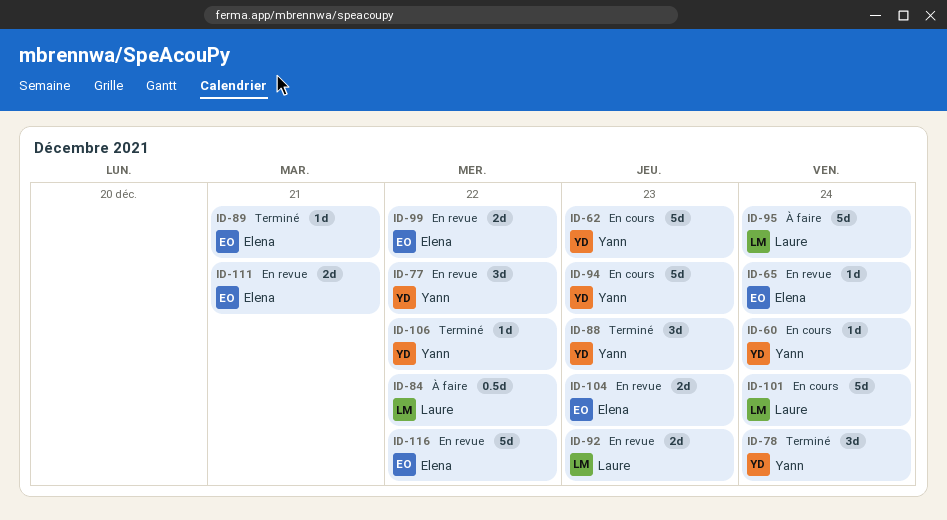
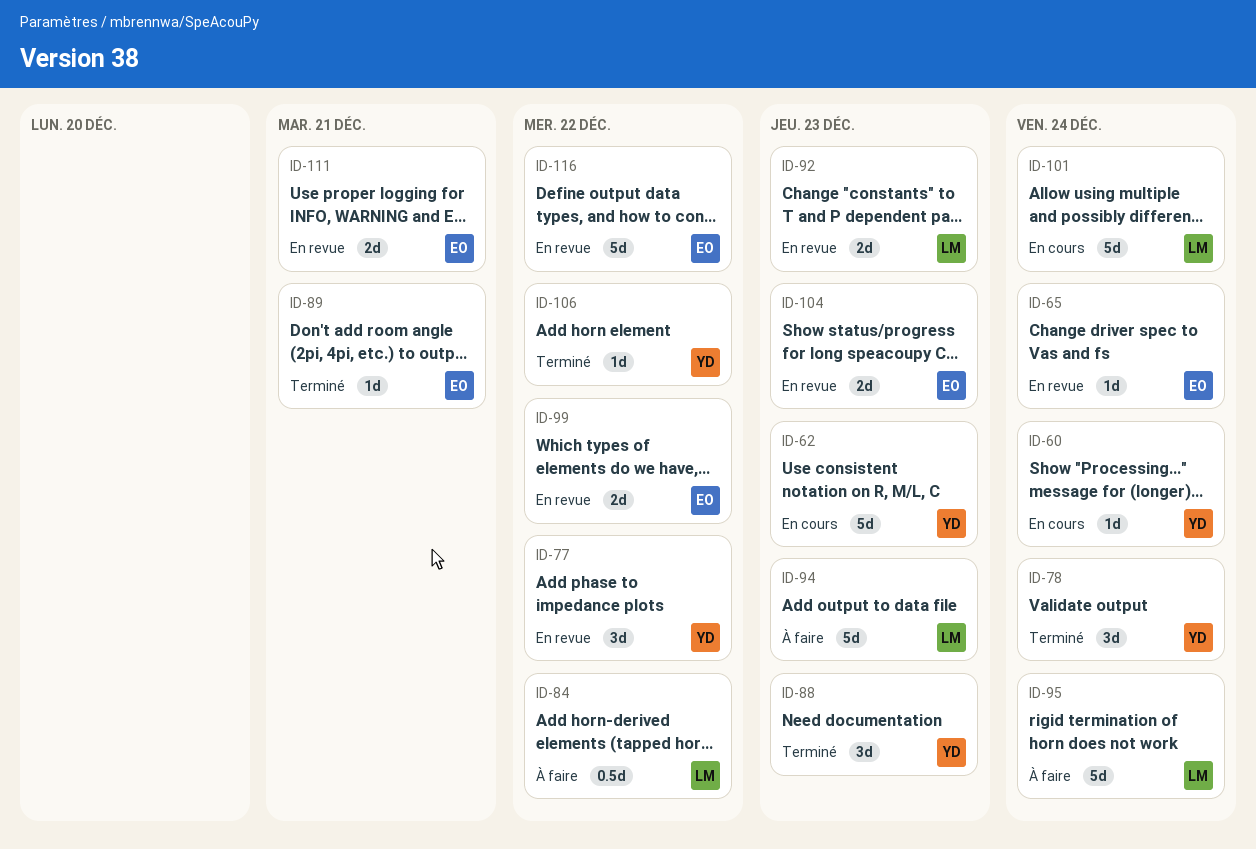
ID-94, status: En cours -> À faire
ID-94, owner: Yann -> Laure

══════

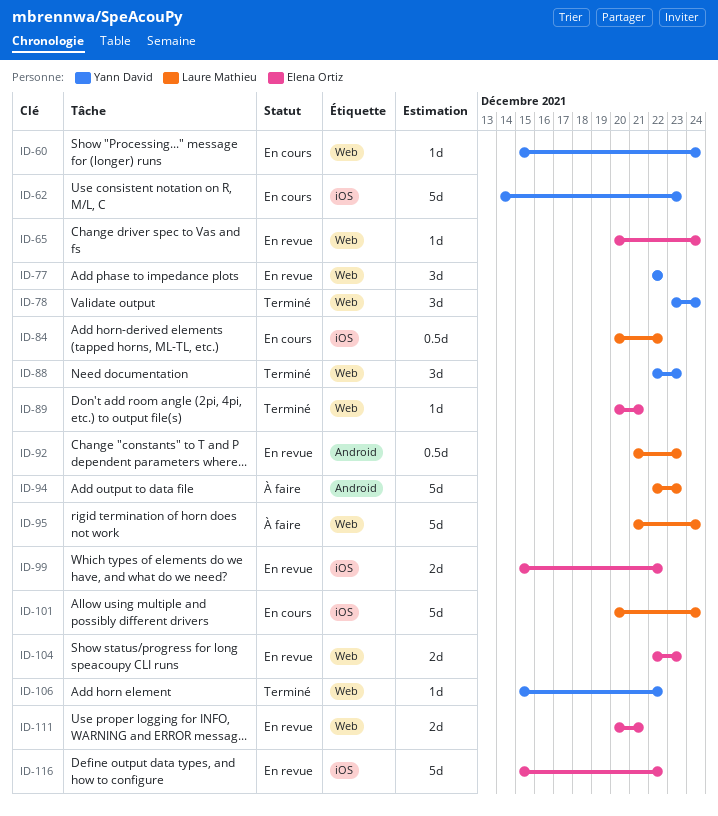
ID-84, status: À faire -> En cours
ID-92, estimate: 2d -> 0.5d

══════

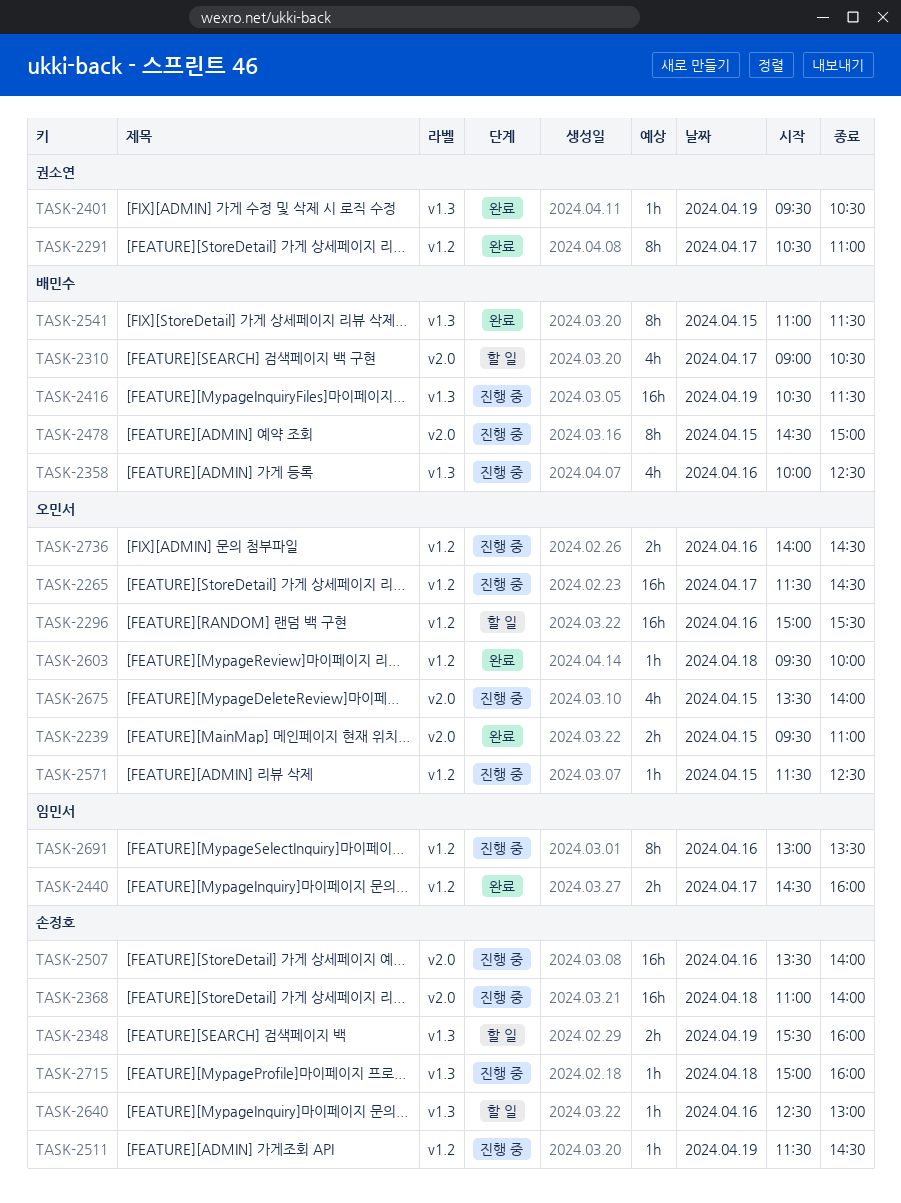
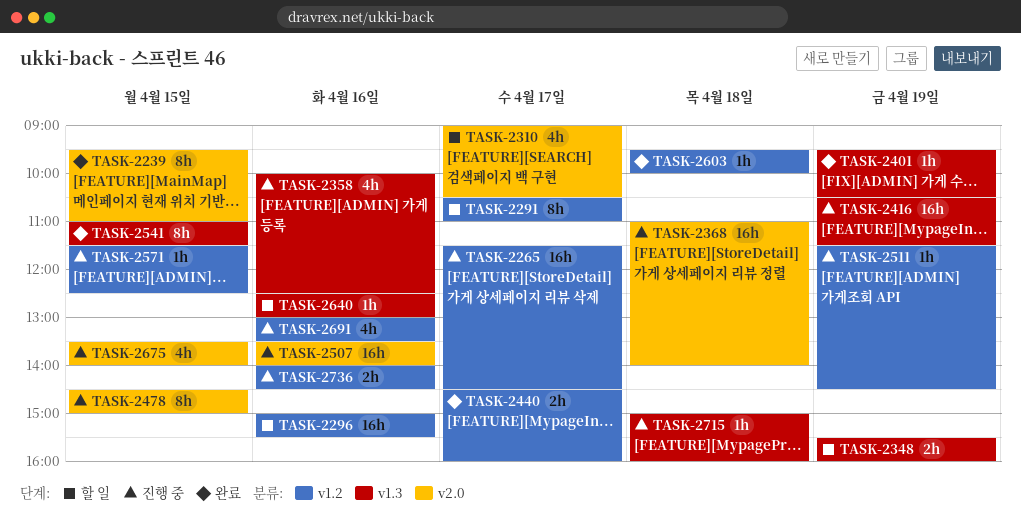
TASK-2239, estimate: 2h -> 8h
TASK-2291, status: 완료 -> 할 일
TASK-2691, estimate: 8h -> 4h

══════

What you will do -
Above is a listing; print exactly its lines from the one with "ID-94, status: En cours -> À faire" through the one with "ID-94, owner: Yann -> Laure", and no other lines.

Result below -
ID-94, status: En cours -> À faire
ID-94, owner: Yann -> Laure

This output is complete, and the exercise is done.